I have to commend Rose Cut by Ann Gerard – its progression is really something. It manages somehow to lurch from a sickly sweet rum-and-aldehydes opening to a parched, mineralic dust in 2.5 hours flat. Has to be some kind of record for going from bad to worse.
The opening notes are a depressing microcosm of ‘niche’ – raspberry jam, rubber, rum, a pile of sugar crystals and the unnaturally white spackle of aldehydes. There’s an interesting rose note in there somewhere, but it comes and goes, and its pale little flutter gets covered up by a purple soap note and what smells like me to be mint. Something herbal and hotel-soapy anyway. It might be the peony. If I’m not mistaken, that’s the note that makes me struggle a bit with Dzongkha (although I respect Dzongkha and I keep trying with it).

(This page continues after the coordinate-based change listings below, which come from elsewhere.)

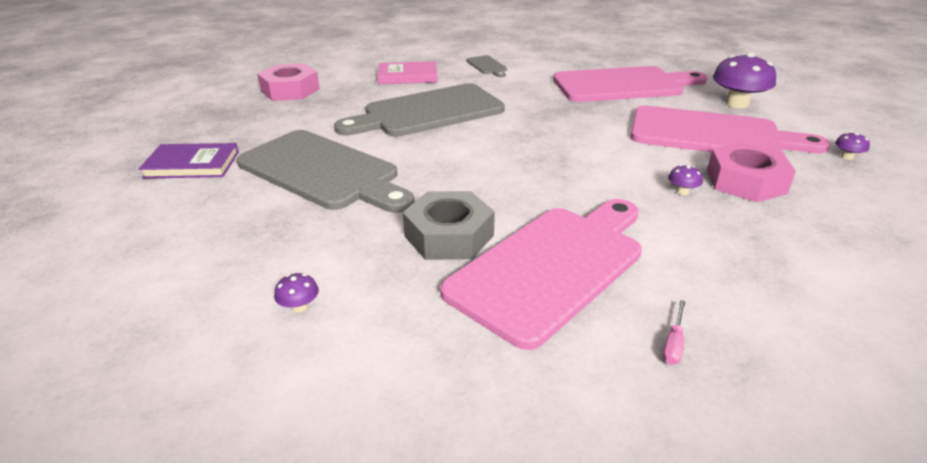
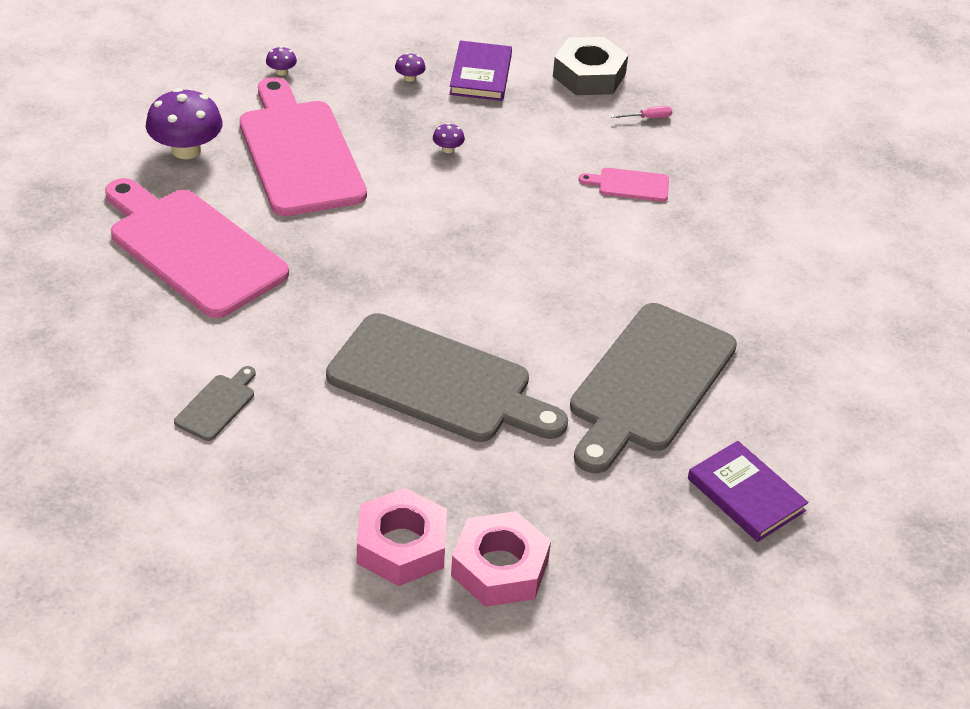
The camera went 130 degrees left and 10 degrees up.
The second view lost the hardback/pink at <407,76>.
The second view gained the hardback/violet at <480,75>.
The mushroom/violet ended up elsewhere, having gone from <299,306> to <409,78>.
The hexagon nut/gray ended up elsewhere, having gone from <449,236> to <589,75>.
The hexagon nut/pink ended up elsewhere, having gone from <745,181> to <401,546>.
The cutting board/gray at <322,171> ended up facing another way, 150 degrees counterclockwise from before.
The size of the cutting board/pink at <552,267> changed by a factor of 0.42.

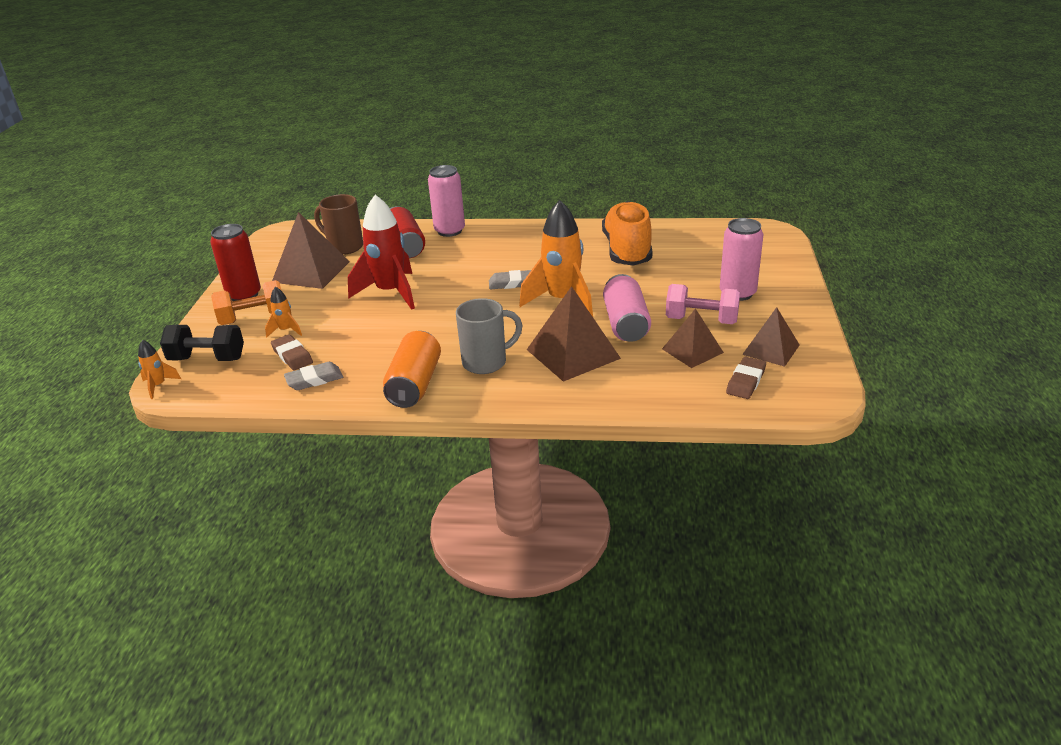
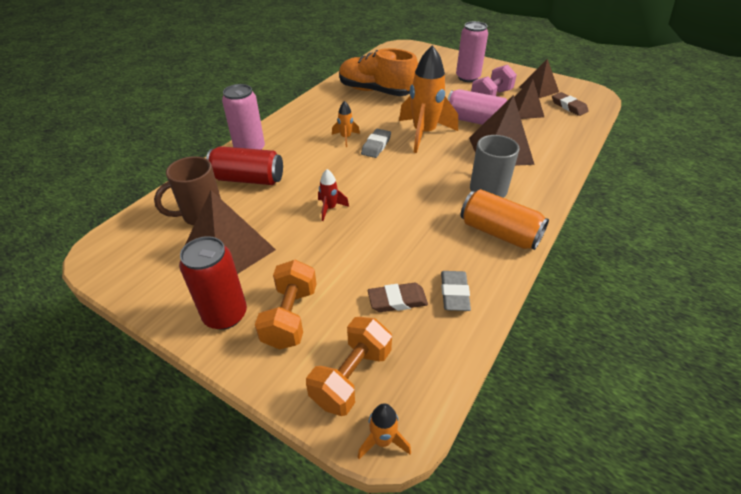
The camera went 65 degrees left and 10 degrees up.
The toy rocket/orange-coloured ended up elsewhere, having gone from <286,330> to <346,138>.
What was the free weight/jet-black at <207,359> turned into the free weight/orange-coloured at <351,376>.
The size of the toy rocket/scarlet at <390,293> changed by a factor of 0.45.

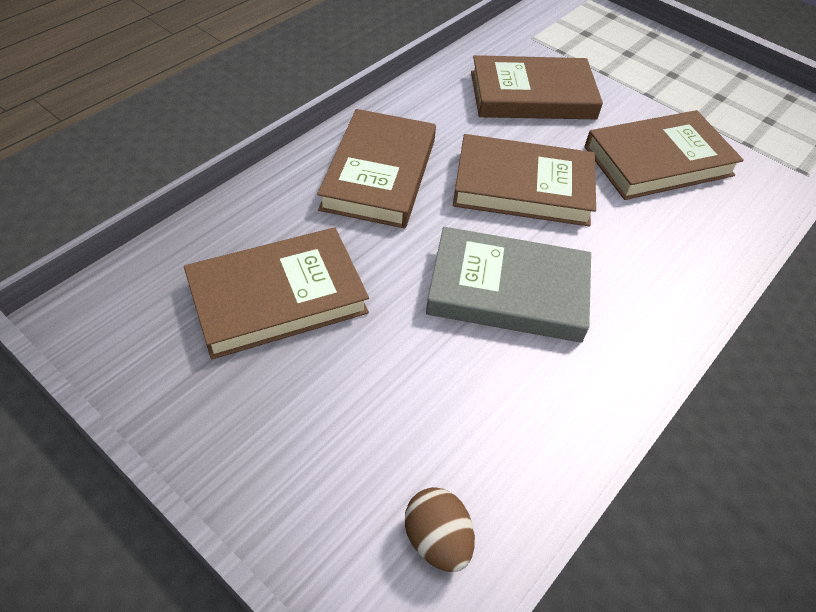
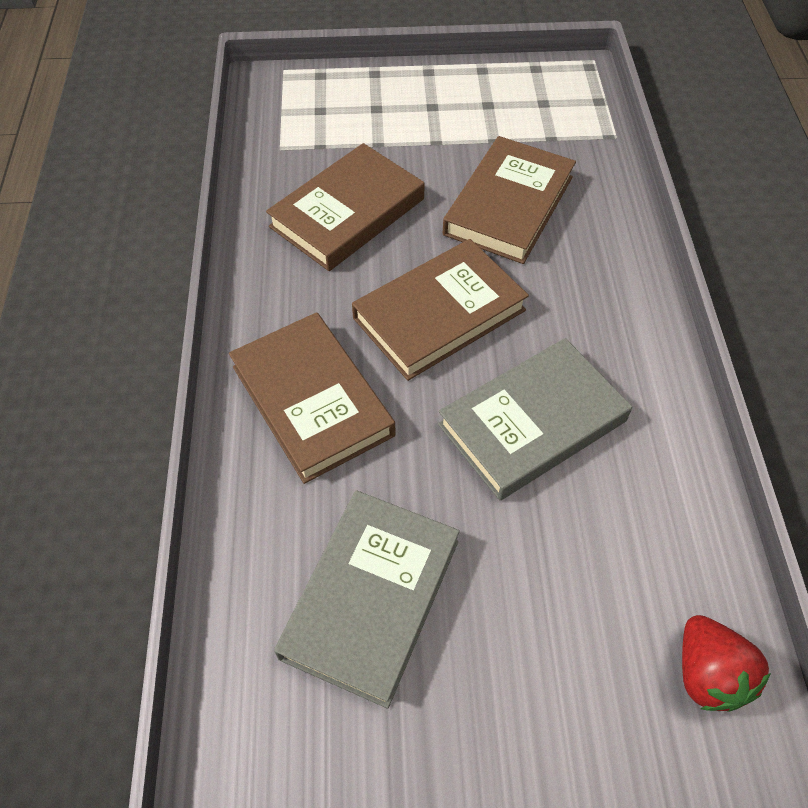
The camera went 40 degrees left and 5 degrees up.
Where the egg/russet stood at <437,539>, the strawberry/scarlet came to stand at <708,674>.
What was the hardback/russet at <277,297> turned into the hardback/gray at <371,598>.

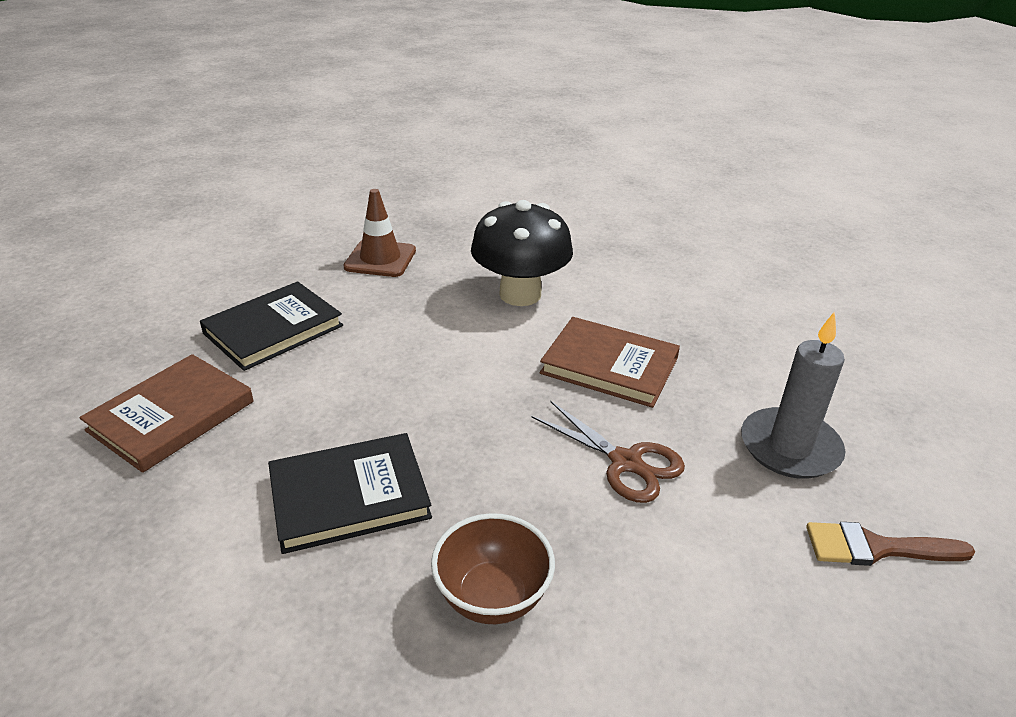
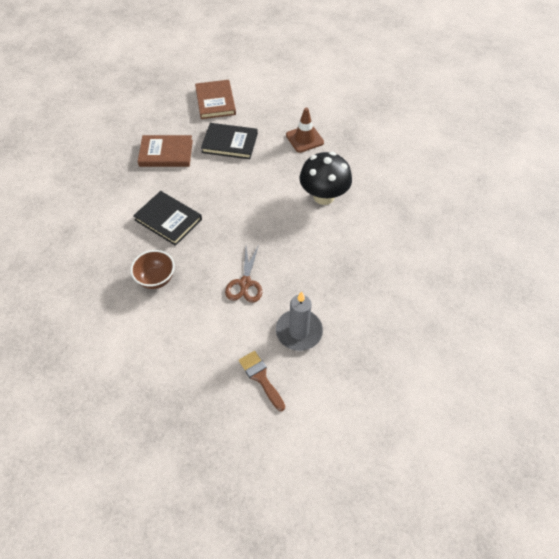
The camera went 55 degrees right and 20 degrees up.
The hardback/russet ended up elsewhere, having gone from <609,366> to <215,101>.

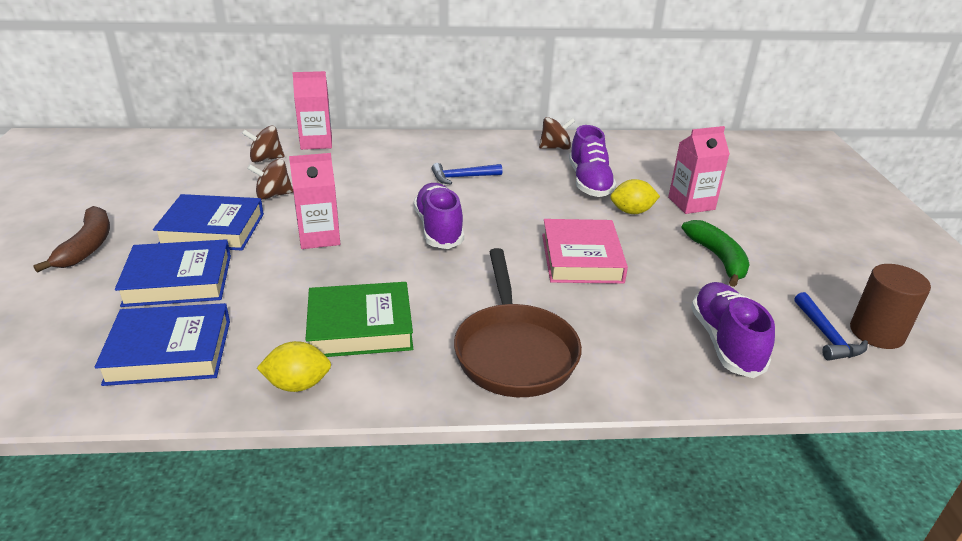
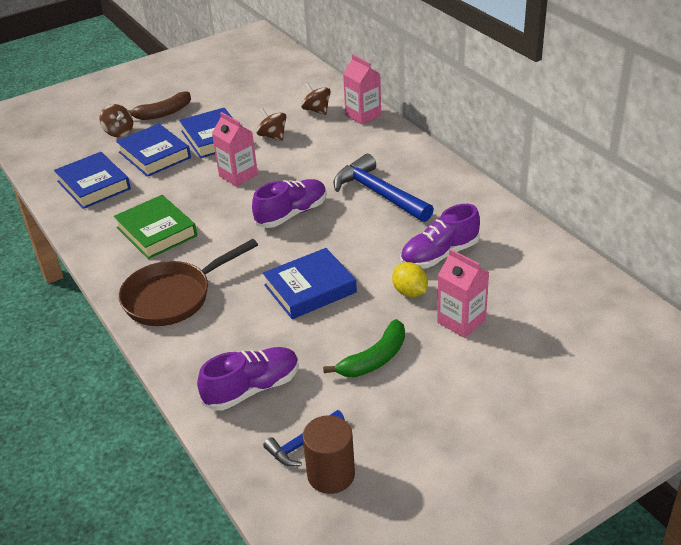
The camera went 65 degrees right and 5 degrees up.
The second view lost the toy lemon/bright yellow at <298,384>.
The spinning top/russet ended up elsewhere, having gone from <555,148> to <119,132>.
What was the hardback/pink at <581,258> turned into the hardback/royal blue at <310,289>.
The size of the claw hammer/royal blue at <462,177> changed by a factor of 1.85.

It’s the base that I really dislike, though. It flattens out into a grey, mineralic powder that seems to emphasise the very worst aspects of benzoin, specifically that kind of bitter, resinous, catch-in-your-throat facet of bezoin. I’m less keen on that side of benzoin than on the vanilla and lemon cream side.
The oakmoss wood absolute, or whatever they’re calling the substitute for real oakmoss, is not a real replacement at all. So here we have the dry, salty woodiness of oakmoss but without the entrancing, deep inky sludge facets of the real deal. Again, like with the benzoin, this perfume is emphasising all the least attractive facets of the base materials and discarding the parts that make them smell interesting. In my opinion. (Anyone who watches the Good Wife will get that reference).
Honestly, the base just smells like hot, salt-encrusted rocks you find down at the seaside – all air-dried salt, minerals, and general grey stoniness. The patchouli is too pale and polite and cleaned-up to make any kind of impact. The rose has done a disappearing act. It has been “cut”. I keep catching a smell of rubber too – what IS that?